TAREAS —
(a) Reproduce sin cambios el fragmento del hilo sobre la conexión del relevador que va desde "si es para cortar" hasta "vos qieras hacer.".
(b) Resume en forma de lista el párrafo del hilo sobre la conexión del relevador que empieza con "si es para cortar la corriente", conservando sus datos principales.

TEXTO —
------------------------
# Conexion relevador alarma para auto



## alex79

Necesito ayuda  con la conexión de una alarma para auto,    tiene un relevador  ,   85,86,87a,87,30.
ok. la cosa es como detectar donde conectar estos.
Mi auto es honda civic 88.     si tienen un esquema o algo asi que muestre los cables,,     gracias espero la ayuda


----------



## chetito

1.-el relevador es para cortar la corriente?
2.-es para hacer trabajar los seguros electricos?
3.-es para activar un abridor de cajuela?

si es para cortar la corriente ,el cable es uno negro con blanco (creo) y lo localizas en el switch de encendido lo cortas y la punta que te queda de el lado del switch la conectas a la terminal 87a y ala terminal 86 (haces un loop) es decir , sacas dos puntas. La otra punta del cable negro con blanco la conectas a la terminal 30, y de la alarma debe salir un cable que por lo general es color naranja y ese lo conectas a la terminal 85 del relevador, asi cuando activas la alarma con el tranmisor se bloquea la marcha.  si es para los seguros o para la cajuela avisame. la terminal 87 no se usa en este caso


----------



## kkroto

hola gente, mira gralmente los rele en autos trabajan con este esqema donde 85 y 86 reciben alimentacion (12v y masa) y completa el puente entre 30 y 87 (y 87a en este caso) d acuerdo a eso c hace la conexion q reqiera el circuito q vos qieras hacer.


----------



## renoxur

Hola como estas espero me puedas ayudar:
Lei que le proporcionaste ayuda aun colega sobre como conectar un relevador.
Mi pregunta es si me puedes echar la mano para conectar un relevador que sirva para seguros electricos ya que intente y no puedo solo me respeta una salida por lo que el actuador solo funciona de una forma.
Ojala me puedas decir como conectar el relevador o que tipo de relevador debo de comprar.
El relevador que me recomendaron es el siguiente:
85,86,30,87,87


----------



## chetito

para que carro es?
porque si son seguros de fabrica necesito saber la marca el año y el modelo

chetito


----------



## chetito

ya se cual es tu problema! tienes que conectar 2 relevadores uno para que suban los seguros y el otro para que bajen, los tienes que conectar asi: las terminales 87 y86 de ambos van a ir a 12 volts la terminal 87a tambien en los dos se conecta a tierra, de el cerebro de la alarma salen dos cables ,casi siempre son azul y verde ,cada uno de estos cables se tienen que conectar a la terminal 85 ,es decir uno a cada relevador, de los motores ,salen tambien dos cables y estos van a las terminales 85 de cada relevador un cable para cada relevador,asi al activar la alarma con el transmisor suben y bajan los seguros ,para proteccion del sistema las corrientes positivas le pones un fusible de 25 o 30 amperes 
saludos 
chetito


----------



## thors

para mi automovil compre años atraz un kit de seguros para 4 puertas y en este kit venia una caja de control 

si no la tienen observen este link

http://www.the12volt.com


----------



## IMV

mira yo trabajo instalando alarmas y usar cotes con relevadores es bantate interesante y facil, pero ten algo presente, prime si cortas el cable de encendido del auto no puedes desactivar el swich mientras manejas, te recomiendo usar el cable de start para que el carro no pueda arrancar, asi puedes usar como swich algun intrumento del carro, como la luz de parque, o el swich del cintuuron, sera mas facil y est'etico suerte con tu proyecto


----------



## pokelitos

Hey!
------------------------
Elementos de datos:
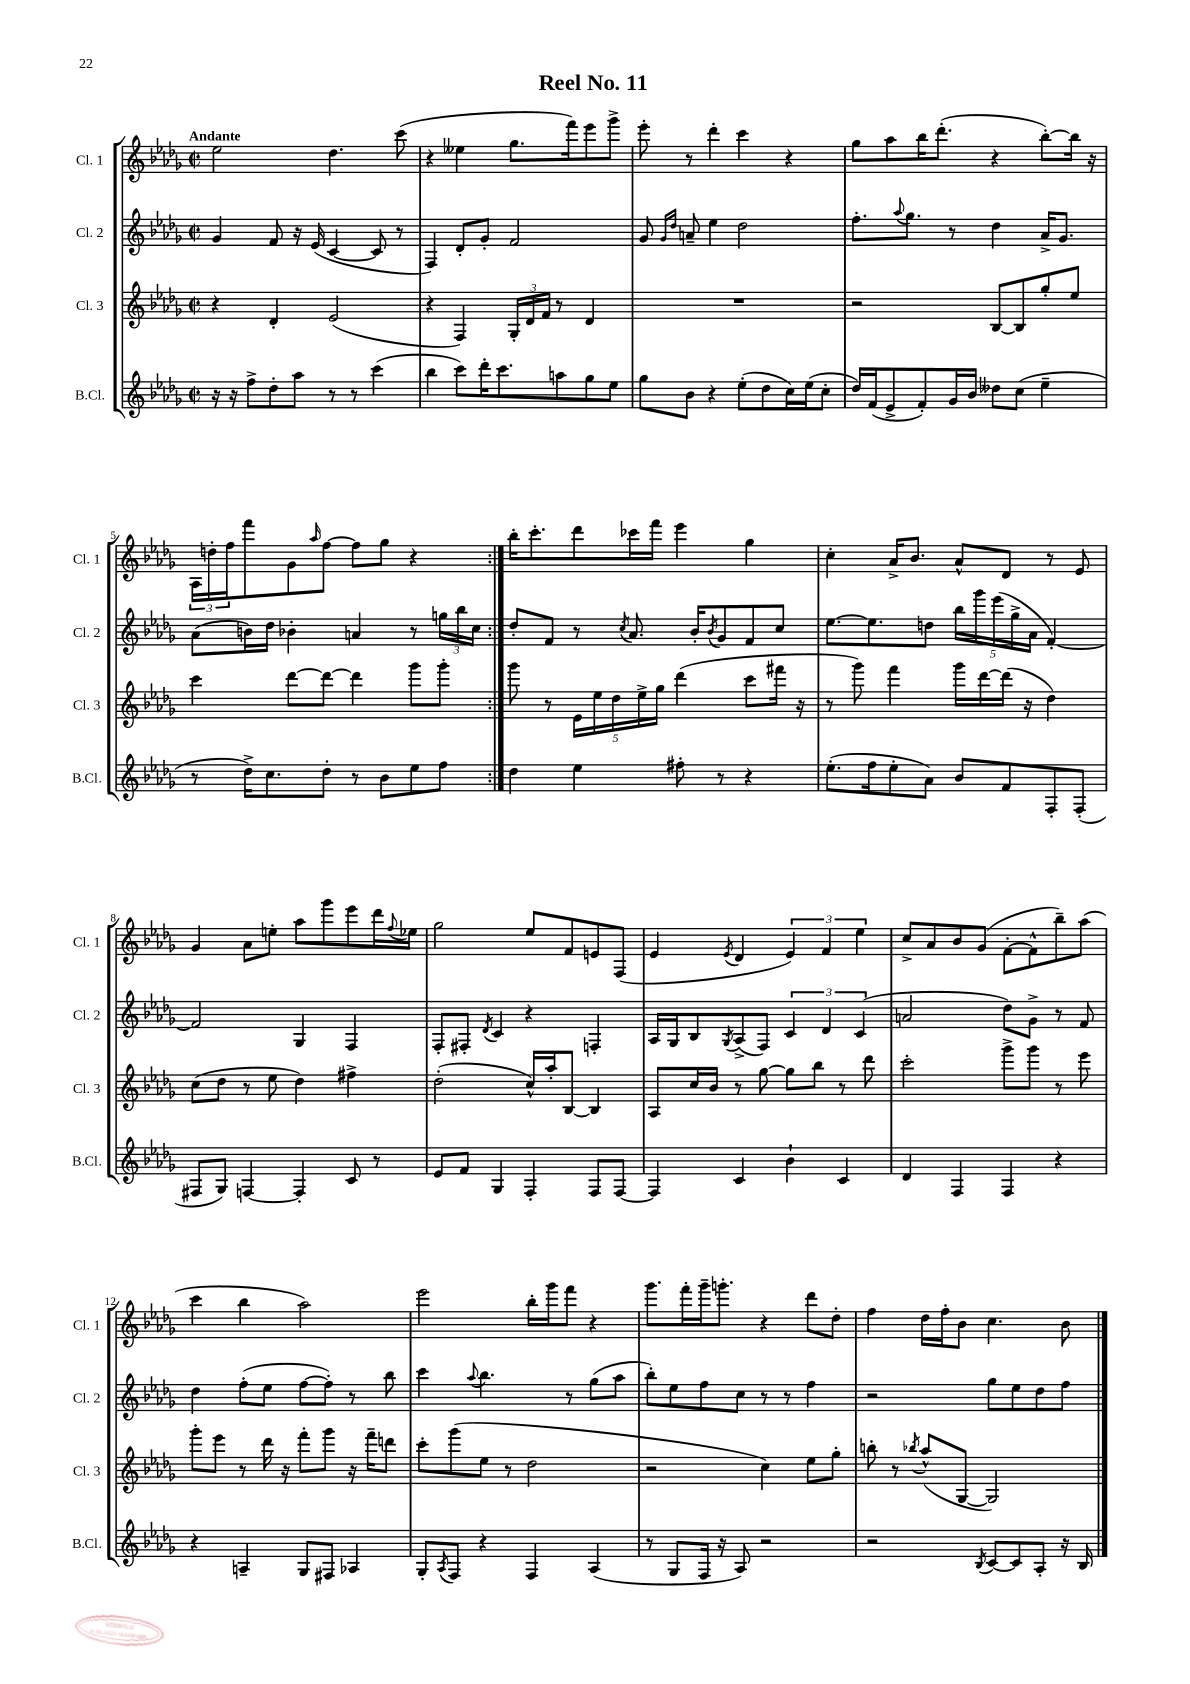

**kern	**kern	**kern	**kern
*staff4	*staff3	*staff2	*staff1
*clefG2	*clefG2	*clefG2	*clefG2
*k[b-e-a-d-g-]	*k[b-e-a-d-g-]	*k[b-e-a-d-g-]	*k[b-e-a-d-g-]
*M2/2	*M2/2	*M2/2	*M2/2
*met(c|)	*met(c|)	*met(c|)	*met(c|)
16r	4r	4g-	2ee-
16r	.	.	.
8ff^	.	.	.
8dd-'	4d-'	8f	.
8aa-	.	16r	.
.	.	(16e-	.
8r	(2e-	[4c	4.dd-
8r	.	.	.
(4ccc	.	8c]	.
.	.	8r	(8ccc
=	=	=	=
4bb-	4r	4F)	4r
8ccc)	4F)	8d-'	4ee--
16ddd-'	.	8g-'	.
8.ccc	.	.	.
.	24G-'	2f	8.gg-
.	24d-	.	.
.	24f	.	.
8aa	8r	.	.
.	.	.	16fff)
8gg-	4d-	.	8eee-
8ee-	.	.	8ggg-^
=	=	=	=
8gg-	1r	8g-	8eee-'
.	.	16qqg-	.
.	.	16qqdd-	.
8b-	.	8a~	8r
4r	.	4ee-	4ddd-'
(8ee-'	.	2dd-	4ccc
8dd-	.	.	.
16cc)	.	.	4r
(16ee-	.	.	.
8cc'	.	.	.
=	=	=	=
16dd-)	2r	8.ff'	8gg-
(16f	.	.	.
8e-^	.	.	8aa-
.	.	8qqaa-	.
.	.	8.gg-	.
8f')	.	.	16bb-
.	.	.	(8.ddd-'
16g-	.	8r	.
16b-	.	.	.
8dd--	[8B-	4dd-	4r
(8cc	8B-]	.	.
4ee-~	8gg-'	16a-^	[8bb-')
.	.	8.g-	.
.	8ee-	.	16bb-]
.	.	.	16r
=	=	=	=
8r	4ccc	(8a-	24A-
.	.	.	24dd'
.	.	.	24ff
16dd-^)	.	16b)	8fff
8.cc	.	16dd-	.
.	[8ddd-	4b-'	8g-
.	.	.	16qqaa-
8dd-'	8ddd-_	.	[8ff
8r	4ddd-]	4a	8ff]
8b-	.	.	8gg-
8ee-	8ggg-	8r	4r
8ff	8ggg-'	24gg	.
.	.	24bb-	.
.	.	24cc	.
=:|!	=:|!	=:|!	=:|!
4dd-	8ggg-	8dd-'	16bb-'
.	.	.	8.ccc'
.	8r	8f	.
4ee-	20e-	8r	8ddd-
.	20ee-	.	.
.	20dd-	.	.
.	.	8qcc	.
.	.	8.a-	16ccc-
.	20ee-^	.	.
.	.	.	16fff
.	20gg-	.	.
8ff#'	(4ddd-	.	4eee-
.	.	16b-'	.
.	.	8qb-	.
8r	.	8g-	.
4r	8ccc	8f	4gg-
.	16fff#	8cc	.
.	16r	.	.
=	=	=	=
(8.ee-'	8r	[8.ee-	4cc'
.	8ggg-)	.	.
16ff	.	8.ee-]	.
8ee-'	4fff	.	16a-^
.	.	.	8.b-
8a-)	.	8dd	.
8b-	16ggg-	20bb-	8a-^^
.	.	20ggg-	.
.	[16ddd-	.	.
.	.	(20eee-	.
8f	(16ddd-]	.	8d-
.	.	20gg-^	.
.	16r	.	.
.	.	20a-	.
8F'	4dd-)	[4f')	8r
(8F'	.	.	8e-
=	=	=	=
8F#	(8cc	2f]	4g-
8G-)	8dd-	.	.
[4F	8r	.	8a-
.	8ee-	.	8ee'
4F']	4dd-)	4G-	8aa-
.	.	.	8ggg-
8c	4ff#^	4F	8eee-
8r	.	.	16ddd-
.	.	.	8qqff
.	.	.	16ee-
=	=	=	=
8e-	(2dd-'	8F'	2gg-
8f	.	8F#'	.
.	.	8qd-	.
4G-	.	4c	.
4F'	16cc^^)	4r	8ee-
.	16aa-'	.	.
.	[8B-	.	8f
8F	4B-]	4F'	8e
[8F	.	.	(8F
=	=	=	=
4F]	8A-	16A-	4e-
.	.	16G-	.
.	16cc	8B-	.
.	16b-	.	.
.	.	8qG-	8qe-
4c	8r	(8A-^	4d-
.	[8gg-	8F)	.
4b-`	8gg-]	6c	6e-)
.	8bb-	.	.
.	.	6d-	6f
4c	8r	.	.
.	.	(6c	6ee-
.	8ddd-	.	.
=	=	=	=
4d-	2ccc'	2a	8cc^
.	.	.	8a-
4F	.	.	8b-
.	.	.	(8g-
4F	8ggg-^	8dd-)	[8f'
.	8ggg-	8g-^	8f^^]
4r	8r	8r	8bb-~)
.	8eee-	8f	(8aa-
=	=	=	=
4r	8ggg-'	4dd-	4ccc
.	8eee-	.	.
4A~	8r	(8ff'	4bb-
.	16ddd-	8ee-	.
.	16r	.	.
8G-	8fff'	[8ff	2aa-)
8F#	8ggg-	8ff'])	.
4A-	16r	8r	.
.	16fff~	.	.
.	8ddd	8bb-	.
=	=	=	=
8G-'	8ccc'	4ccc	2eee-
8qA-	.	.	.
8F	(8ggg-	.	.
.	.	8qqaa-	.
4r	8ee-	4.bb-	.
.	8r	.	.
4F	2dd-	.	16bb-'
.	.	.	16ggg-
.	.	8r	8fff
(4A-	.	(8gg-	4r
.	.	8aa-	.
=	=	=	=
8r	2r	8bb-')	8.ggg-
8G-	.	8ee-	.
.	.	.	16fff'
16F	.	8ff	16ggg-~
16r	.	.	8.ggg'
8A-)	.	8cc	.
2r	4cc)	8r	4r
.	.	8r	.
.	8ee-	4ff	8ddd-
.	8gg-'	.	8dd-'
=	=	=	=
2r	8bb'	2r	4ff
.	8r	.	.
.	8qbb-	.	.
.	(8aa-^^	.	16dd-
.	.	.	16ff'
.	[8G-	.	8b-
8qB-	.	.	.
[8c	2G-])	8gg-	4.cc
8c]	.	8ee-	.
8A-'	.	8dd-	.
16r	.	8ff	8b-
16B-	.	.	.
==	==	==	==
*-	*-	*-	*-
------------------------
RESPUESTAS RESUELTAS —
(a)
si es para cortar la corriente ,el cable es uno negro con blanco (creo) y lo localizas en el switch de encendido lo cortas y la punta que te queda de el lado del switch la conectas a la terminal 87a y ala terminal 86 (haces un loop) es decir , sacas dos puntas. La otra punta del cable negro con blanco la conectas a la terminal 30, y de la alarma debe salir un cable que por lo general es color naranja y ese lo conectas a la terminal 85 del relevador, asi cuando activas la alarma con el tranmisor se bloquea la marcha.  si es para los seguros o para la cajuela avisame. la terminal 87 no se usa en este caso


----------



## kkroto

hola gente, mira gralmente los rele en autos trabajan con este esqema donde 85 y 86 reciben alimentacion (12v y masa) y completa el puente entre 30 y 87 (y 87a en este caso) d acuerdo a eso c hace la conexion q reqiera el circuito q vos qieras hacer.

(b)
- Objetivo: cortar la corriente.
- En el switch de encendido se localiza el cable, posiblemente negro con blanco, y se corta.
- La punta del lado del switch se conecta a las terminales 87a y 86, haciendo un loop con dos puntas.
- La otra punta del cable negro con blanco se conecta a la terminal 30.
- El cable que sale de la alarma, por lo general naranja, se conecta a la terminal 85.
- La terminal 87 no se usa en este caso.
- Resultado: al activar la alarma con el transmisor, se bloquea la marcha.
- Si el relevador es para los seguros o la cajuela, se pide avisar.